What Mike Did This Summer
While he has moved on to greater challenges, Mike Schmidt left OASIS with the formidable legacy of his final project with another group. Job-napped by Rich Beckman of the School of Journalism, he was taken to Chile for the summer and came back with this unbelievable "what I did on summer vacation" report. Be sure to click on all the stories and narratives within this site. It is one of the most beautifully crafted and educational sites I've seen in a long time. Enjoy!
multimediaCHILOE For the record… I never thought I’d be able to go. But there I was…. watching the sun rise over the Andes, high above our plane, drinking my last cup of real coffee (they all drink instant down there), and I knew I wasn’t dreaming. Rich Beckman gets to do this every summer, but he’s a multimedia professor, professional wildlife photographer, and the School of Journalism and Mass Communication Visual Communications Department Head. It’s brilliant really. Gather up the best students from the Photography, Design, and Multimedia tracts in the VisCom Department throw in a few hundred pounds of pro digital photography equipment, digital video gear, pro audio recording equipment, a batallion of Apple laptops, and a bunch of power adapters. Combine equally awesome students and faculty from a partner international journalism school. Then, unleash all on an interesting location to create a high-end multimedia journalism documentary website. Previous projects have taken on Patagonia in Chile and South Africa 10 years after the dissolution of apartheid, among others. This year Rich, UNC Photography Professor Pat Davidson, and José “Paco” Francisco Zegers (professor of Journalism at the University of the Andes in Santiago, Chile) set their sights on Chiloé Island off the coast of Chile. Where do I come in? For me, it was professional development. I manage the Beasley Multimedia Center in the basement of Graham Memorial (stop by sometime, there’s a nice coffee shop upstairs). This was a great chance for me to learn more about what I do in the multimedia lab. Working with students and faculty, digital audio, video and photo gear, multimedia applications and computers, plus all the odds and ends of multimedia… is my thing.

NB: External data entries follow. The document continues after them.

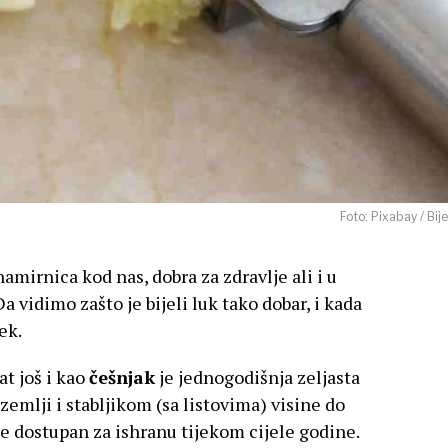
Foto: Pixabay / Bije
namirnica kod nas, dobra za zdravlje ali i u
Da vidimo zašto je bijeli luk tako dobar, i kada
ek.
t još i kao
češnjak
je jednogodišnja zeljasta
zemlji i stabljikom (sa listovima) visine do
e dostupan za ishranu tijekom cijele godine.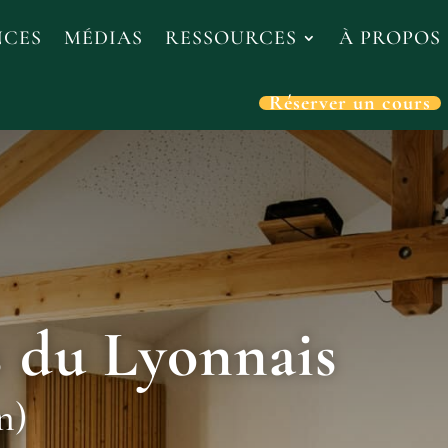
NCES
MÉDIAS
RESSOURCES
À PROPOS
Réserver un cours
s du Lyonnais
n)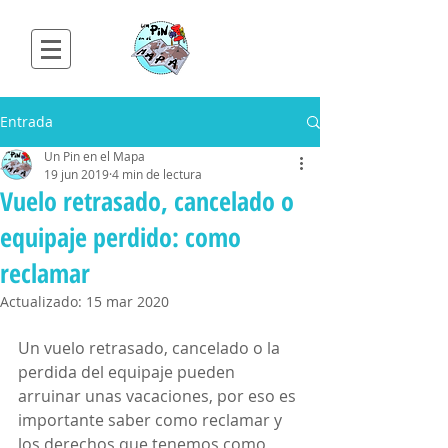
Entrada
Un Pin en el Mapa
19 jun 2019
4 min de lectura
Vuelo retrasado, cancelado o
equipaje perdido: como
reclamar
Actualizado:
15 mar 2020
Un vuelo retrasado, cancelado o la 
perdida del equipaje pueden 
arruinar unas vacaciones, por eso es 
importante saber como reclamar y 
los derechos que tenemos como 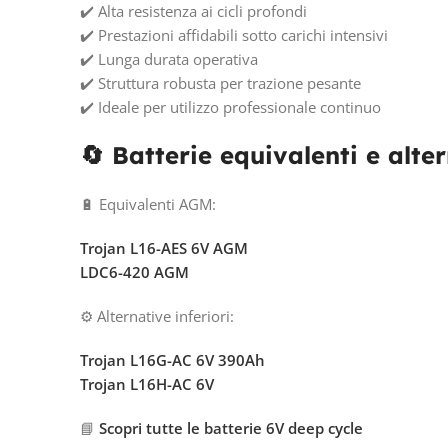
✔️ Alta resistenza ai cicli profondi
✔️ Prestazioni affidabili sotto carichi intensivi
✔️ Lunga durata operativa
✔️ Struttura robusta per trazione pesante
✔️ Ideale per utilizzo professionale continuo
🔄 Batterie equivalenti e alte
🔋 Equivalenti AGM:
Trojan L16-AES 6V AGM
LDC6-420 AGM
⚙️ Alternative inferiori:
Trojan L16G-AC 6V 390Ah
Trojan L16H-AC 6V
📘
Scopri tutte le batterie 6V deep cycle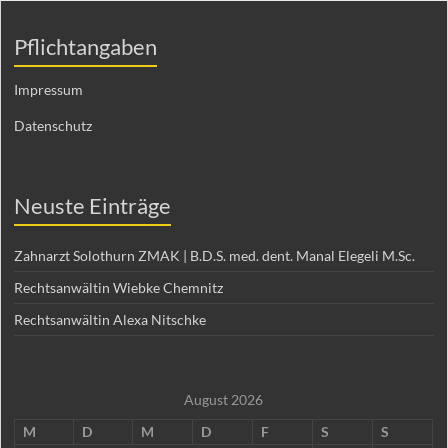
Pflichtangaben
Impressum
Datenschutz
Neuste Einträge
Zahnarzt Solothurn ZMAK | B.D.S. med. dent. Manal Elegeli M.Sc.
Rechtsanwältin Wiebke Chemnitz
Rechtsanwältin Alexa Nitschke
August 2026
M
D
M
D
F
S
S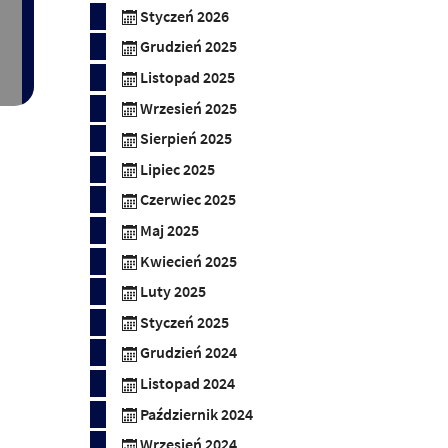
Styczeń 2026
Grudzień 2025
Listopad 2025
Wrzesień 2025
Sierpień 2025
Lipiec 2025
Czerwiec 2025
Maj 2025
Kwiecień 2025
Luty 2025
Styczeń 2025
Grudzień 2024
Listopad 2024
Październik 2024
Wrzesień 2024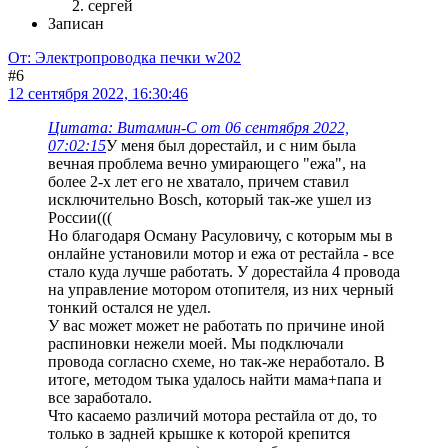
сергей
Записан
От: Электропроводка печки w202
#6
12 сентября 2022, 16:30:46
Цитата: Витамин-С от 06 сентября 2022,
07:02:15
У меня был дорестайл, и с ним была
вечная проблема вечно умирающего "ежа", на
более 2-х лет его не хватало, причем ставил
исключительно Bosch, который так-же ушел из
России(((
Но благодаря Осману Расуловичу, с которым мы в
онлайне установили мотор и ежа от рестайла - все
стало куда лучше работать. У дорестайла 4 провода
на управление мотором отопителя, из них черный
тонкий остался не удел.
У вас может может не работать по причине иной
распиновки нежели моей. Мы подключали
провода согласно схеме, но так-же неработало. В
итоге, методом тыка удалось найти мама+папа и
все заработало.
Что касаемо различий мотора рестайла от до, то
только в задней крышке к которой крепится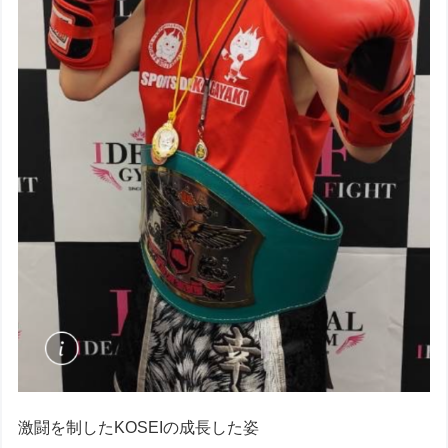
激闘を制したKOSEIの成長した姿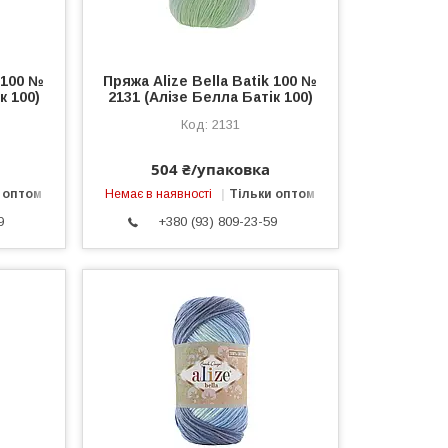
k 100 №
Пряжа Alize Bella Batik 100 №
к 100)
2131 (Алізе Белла Батік 100)
2131
504 ₴/упаковка
 оптом
Немає в наявності
Тільки оптом
9
+380 (93) 809-23-59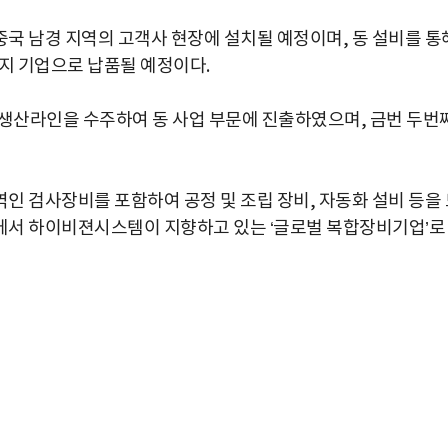
중국 남경 지역의 고객사 현장에 설치될 예정이며, 동 설비를 통
전지 기업으로 납품될 예정이다.
립 생산라인을 수주하여 동 사업 부문에 진출하였으며, 금번 두번
인 검사장비를 포함하여 공정 및 조립 장비, 자동화 설비 등을 
에서 하이비젼시스템이 지향하고 있는 ‘글로벌 복합장비기업’로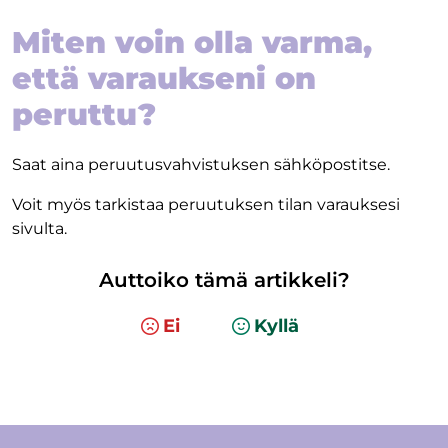
Miten voin olla varma,
että varaukseni on
peruttu?
Saat aina peruutusvahvistuksen sähköpostitse.
Voit myös tarkistaa peruutuksen tilan varauksesi
sivulta.
Auttoiko tämä artikkeli?
Ei
Kyllä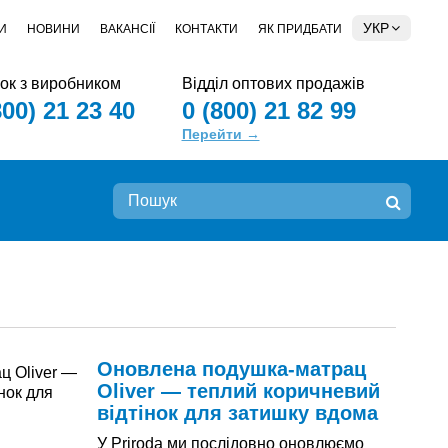
УКР
И
НОВИНИ
ВАКАНСІЇ
КОНТАКТИ
ЯК ПРИДБАТИ
зок з виробником
Відділ оптових продажів
800) 21 23 40
0 (800) 21 82 99
Перейти →
Оновлена подушка-матрац
Oliver — теплий коричневий
відтінок для затишку вдома
У Priroda ми послідовно оновлюємо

You wouldn’t believe how much work goes into one of these projects. For me, the project started 6 weeks before liftoff. The Design and Programming team (which I was part of) got busy working on mock ups, testing animations, researching topics, and discussing big design and structure issues for the site early on. By the time we left Chapel Hill, we had a pretty good idea of how users were going to navigate through the site, as well as the rough workings of three separate info graphics modules that would be integrated into the site along with the photo/audio/video stories. Now, we knew about the 10 hour flight… but the length of the bus ride from Santiago to Chiloé Island wasn’t so clear from the beginning and ended up being 17 hours long! Which was the perfect opportunity for to meet and greet our new Chilean amigos. So after what seemed like days and days of traveling, the Chiloean leg of the project began. I sat with our faculty members for a long morning discussing all of the possible story assignments and that afternoon we held audio and video production seminars for the students. The photographers worked with Pat as well as Phaedra Singelis, photo editor at the Washington Post online and a volunteer coach on the project. We built teams of students to work on each story. Each American photographer was paired up with a Chilean Audio Reporter (which solved the language problems nicely) and we had three Video teams of Chileans paired with an experienced Video Coach from the US. Once settled in, we sent them off to begin their stories while the programming and design team set up shop in the hotels breakfast room.
The pace of life was different than my usual day to day… we were served breakfast in the hotel at 9:30am and by 10:30 we’d have the dishes cleared and start setting up the laptops. By 11am we had the local wireless network setup (not to the internet, just for sharing files between machines) and we’d be off working on the design and programming projects for the day. Around 3 we’d start talking about lunch, which was invariably a 2 hour commitment (not much fast food in this off-the-beaten-path town). By 5 we were back at work in the breakfast room. Around sunset the photographers and video teams would start returning from their field assignments. The design team kept at it until 9 or 10 when we’d head out for dinner. Then, once fed, we’d squeeze in a few more hours back at the laptops, often followed by an end of the day cerveza with the Chileans. Finally, off to bed to do it all again the next day. Two weeks of this and we got back on the bus to return to Santigo for Post-Production. Here we set up shop at the Journalism department in the University of the Andes and moved into our host familes homes. One of the UNC students and I lived with a wonderful family, the Rioja’s, who fed and took care of us during our stay. We spent the days editing all of the video, photos and audio we captured in Chiloé, as well as continuing to further develop and implement our ideas for the web site. It was really an immense amount of work, and everybody chipped in to get it all done. Chileans with good English skills were recruited for all the Translation work, and the UAndes Faculty kicked in to proof read the mountain of content we’d produced. Four weeks after we set foot in Chile, we were ready to present the project
to the world at a special international journalism seminar held at the
University of the Andes. As we sat in the dark, half asleep from the long
nights work, Rich explained the project to the audience and presented the
photo and video pieces we’d created. Finally we were actually done.
We had worked ourselves to the bone, learned about a different culture,
and made some wonderful new friends.